Y aún así, en medio de esta doliente realidad, y aunque la obra literaria no ha servido de nada, he gozado de uno de los dones más extraordinarios producidos en el Cosmos tras millones de años luz: la vida.

Es hermoso saber, y ayuda al instante de la partida definitiva, que estoy formado de polvo de estrellas y hacia esas partículas radiantes regresaré en el momento preciso. Soy eterno. Todos los humanos lo somos.

Esto permite hacer la columna de hoy con más serenidad interior y menos desasosiego.
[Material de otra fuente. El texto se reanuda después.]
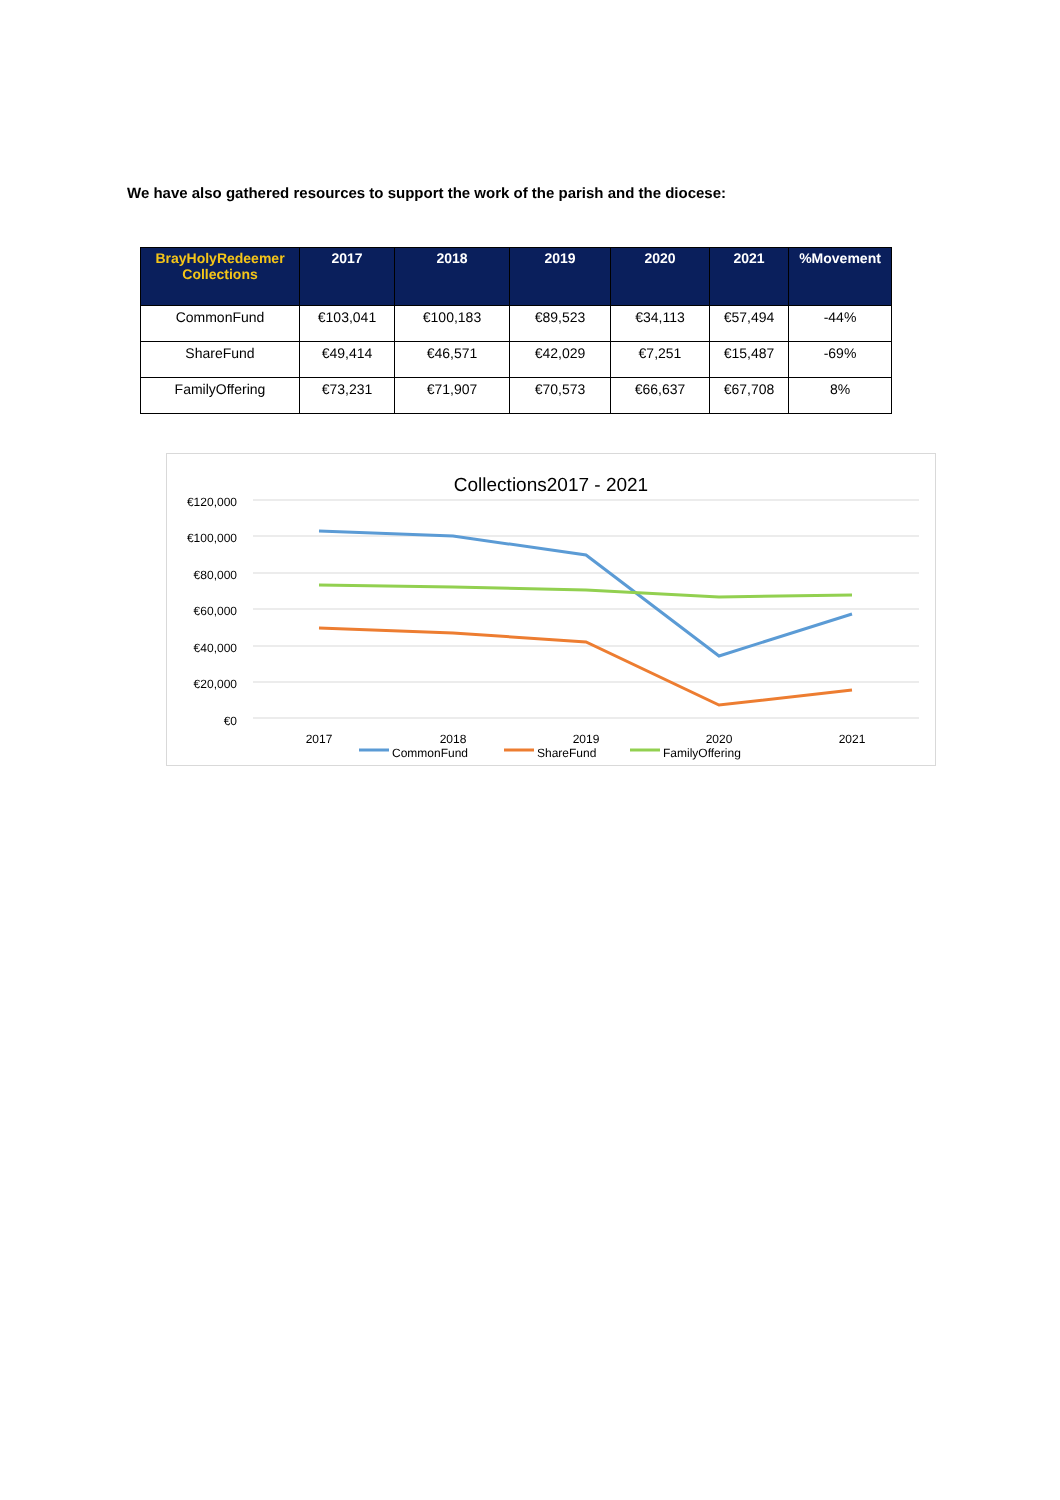We have also gathered resources to support the work of the parish and the diocese:
| BrayHolyRedeemer Collections | 2017 | 2018 | 2019 | 2020 | 2021 | %Movement |
| --- | --- | --- | --- | --- | --- | --- |
| CommonFund | €103,041 | €100,183 | €89,523 | €34,113 | €57,494 | -44% |
| ShareFund | €49,414 | €46,571 | €42,029 | €7,251 | €15,487 | -69% |
| FamilyOffering | €73,231 | €71,907 | €70,573 | €66,637 | €67,708 | 8% |
Collections2017 - 2021
€120,000
€100,000
€80,000
€60,000
€40,000
€20,000
€0
2017
2018
2019
2020
2021
CommonFund
ShareFund
FamilyOffering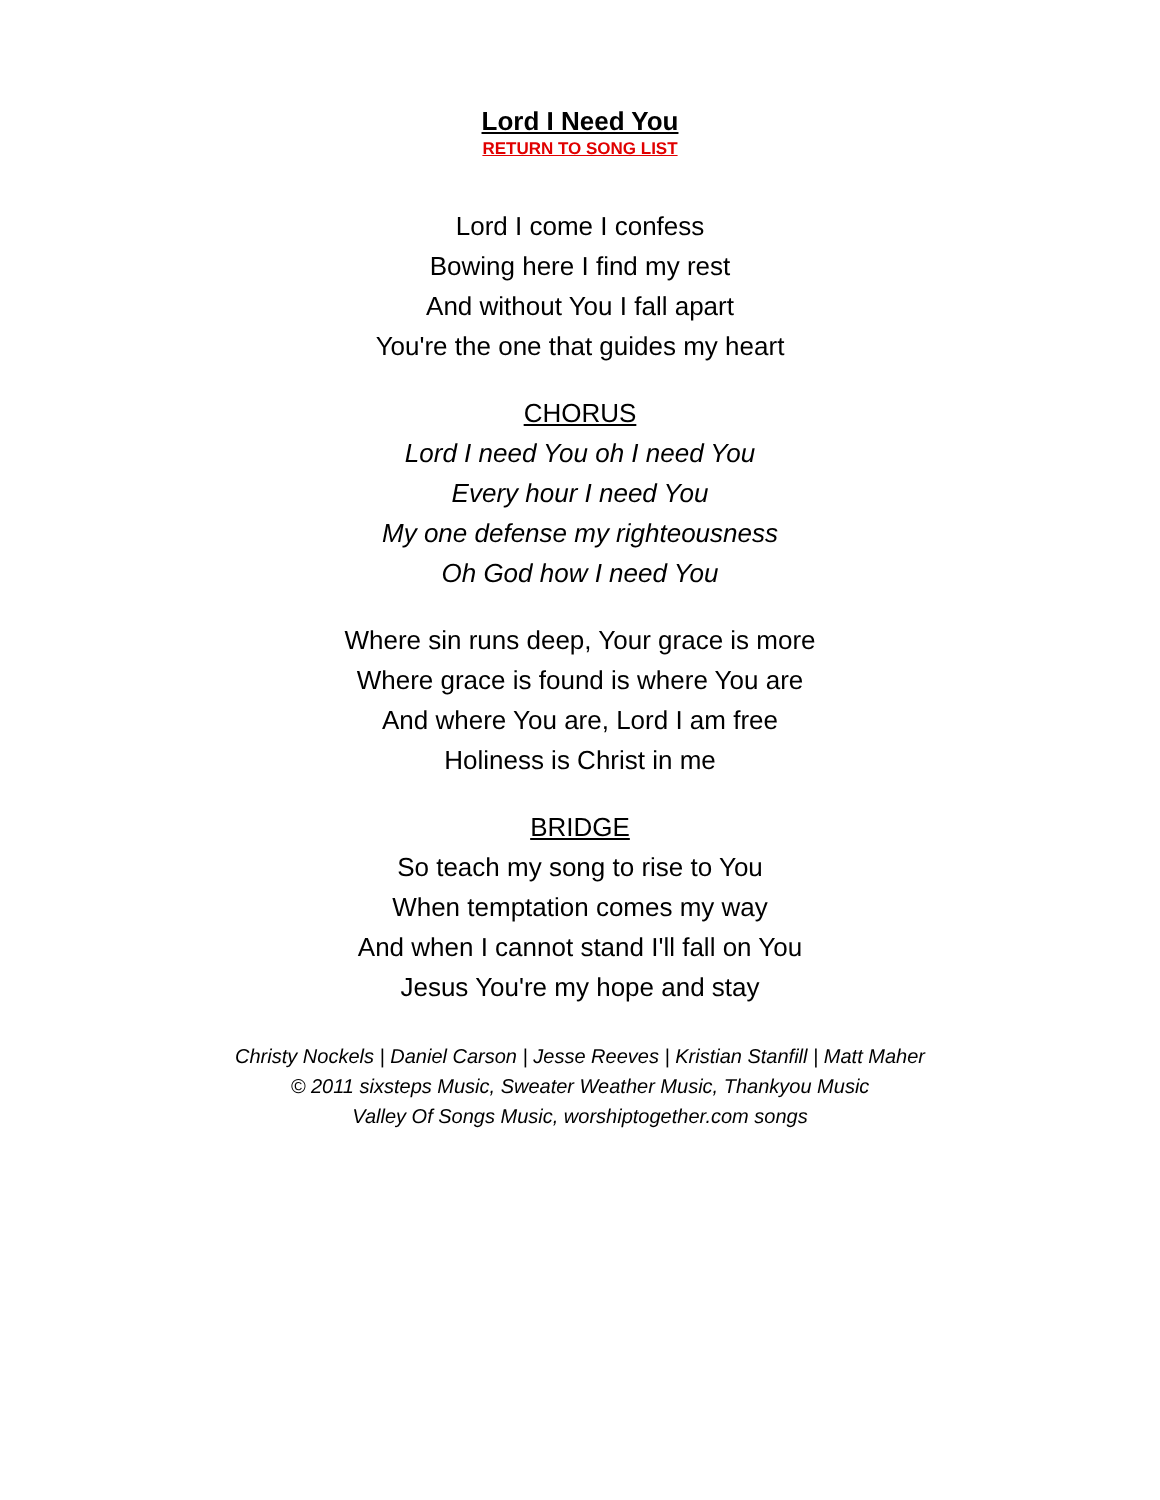Lord I Need You
RETURN TO SONG LIST
Lord I come I confess
Bowing here I find my rest
And without You I fall apart
You're the one that guides my heart
CHORUS
Lord I need You oh I need You
Every hour I need You
My one defense my righteousness
Oh God how I need You
Where sin runs deep, Your grace is more
Where grace is found is where You are
And where You are, Lord I am free
Holiness is Christ in me
BRIDGE
So teach my song to rise to You
When temptation comes my way
And when I cannot stand I'll fall on You
Jesus You're my hope and stay
Christy Nockels | Daniel Carson | Jesse Reeves | Kristian Stanfill | Matt Maher
© 2011 sixsteps Music, Sweater Weather Music, Thankyou Music
Valley Of Songs Music, worshiptogether.com songs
En este penúltimo viaje, igual  a otros ya escondidos en la memoria furtiva, íbamos  de la mano de Stendhal, cicerón de lujo,  cuya compañía implícita, al saber tasar  la obra humana,  fue de una ayuda inapreciable. El sendero lo marcaba “La Cartuja de Palma”.
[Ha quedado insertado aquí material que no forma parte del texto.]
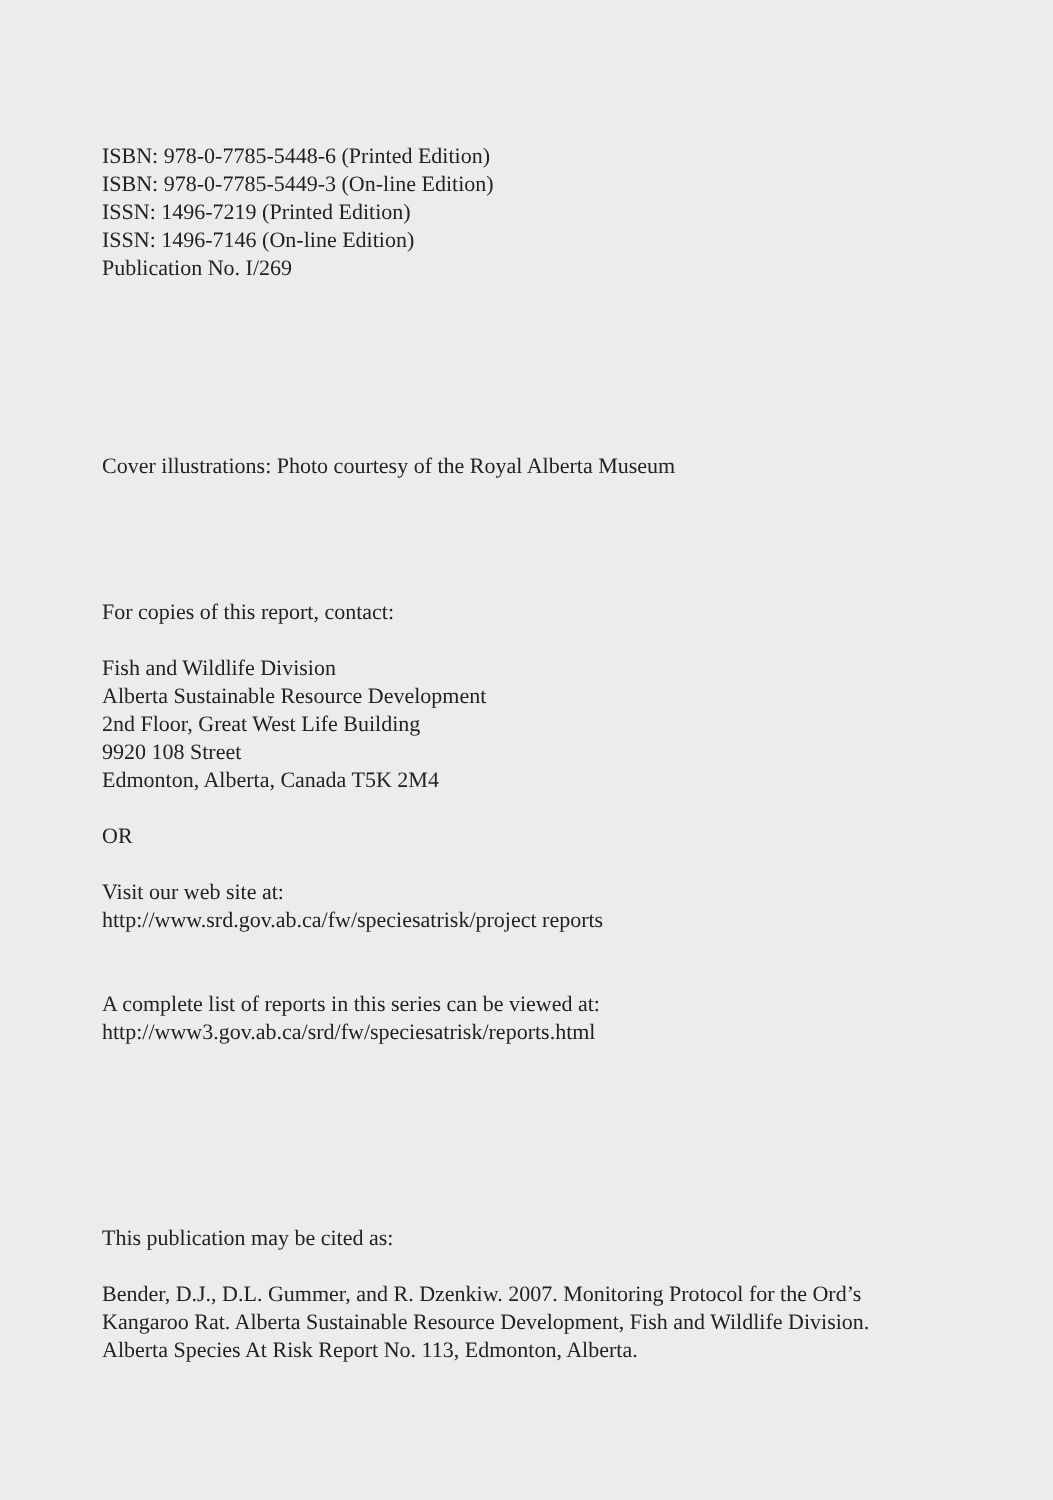ISBN: 978-0-7785-5448-6 (Printed Edition)
ISBN: 978-0-7785-5449-3 (On-line Edition)
ISSN: 1496-7219 (Printed Edition)
ISSN: 1496-7146 (On-line Edition)
Publication No. I/269
Cover illustrations: Photo courtesy of the Royal Alberta Museum
For copies of this report, contact:
Fish and Wildlife Division
Alberta Sustainable Resource Development
2nd Floor, Great West Life Building
9920 108 Street
Edmonton, Alberta, Canada T5K 2M4
OR
Visit our web site at:
http://www.srd.gov.ab.ca/fw/speciesatrisk/project reports
A complete list of reports in this series can be viewed at:
http://www3.gov.ab.ca/srd/fw/speciesatrisk/reports.html
This publication may be cited as:
Bender, D.J., D.L. Gummer, and R. Dzenkiw. 2007. Monitoring Protocol for the Ord’s
Kangaroo Rat. Alberta Sustainable Resource Development, Fish and Wildlife Division.
Alberta Species At Risk Report No. 113, Edmonton, Alberta.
Al describir unas ánforas añosas o simplemente un paisaje bucólico, se convierte en el primer precursor del turismo tal como lo conocemos hoy, aunque ya no se miren las obras bellas  con igual celo. Viajamos  más y observamos menos. Las agencias de viaje poseen un lema económico: apurar la mirada y no reposar los pies.

 "Paseos por Roma" es fruto de tres viajes a Italia, el primero en 1800
cuando acompaña a las tropas de Napoleón y se  instala, siendo subteniente de caballería, en Milán.  En ese tiempo, tras haber seguido con pasión y celo desmedido al corso, descubrió que el poder supremo envilece y, cuando llega al límite máximo, es un frenesí que arruina la propia autoridad, la embriaga  y le causa  delirio.

Once años después regresa y comienza “Historia de la pintura en Italia”, cae en los brazos de Angélin Bereyter, y es el  comienzo de un turbión  amoroso en las tierras   de Francesco Petrarca, cuyos versos a Laura acrecentaron las alboradas de su alma.

En julio de 1827, en compañía de un grupo de amigos, entre los que hay varias damas, viaja a Nápoles,  Ischia, Roma y Florencia. Llega a Milán de regreso a París, pero es expulsado por la policía austriaca, entonces dueña de la ciudad. A la búsqueda de un empleo en las orillas del Sena, trabaja en el vademécum que en estos momentos, mientras hilvano la crónica, se adormece sobre mi mesita de noche: “Paseos por Roma”. 

En sus hojas manuscritas  Stendhal – seudónimo de Henri Beyle - advierte que  son el resultado de una  caminata, y fueron escritas  sobre los senderos caminando  o en la tarde al regresar, ya cansado,  al hotel.

 "Supongo – dice mirando al Tiber  - que alguna vez alguien llevará uno de estos volúmenes en su bolsillo al recorrer Roma”.

La eterna Roma, al reflejo de los pinos azuzados sabe, en la lejanía,  a incienso y mirra. Las costas napolitanas, a pescado salobre, pizza, vino macerado   hurgado en las laderas del  Vesubio, callejuelas tarambanas donde todo es posible a la clara luz de sus  días incandescentes; farallones despellejados hacia Marina Grande en Capri, gaviotas casi reidoras y paseos brumosos sin rumbo por los torreones de las atalayas de Tiberio.

¿Y la política?  Un zumbido que hiere.  Sin ella seríamos parias, la libertad se congelaría y ya no seríamos viajeros, sino desterrados. Nos veríamos en la obligación de cambiar a Stendhal por Kavafis y buscar   con ahínco la anhelada  Ítaca.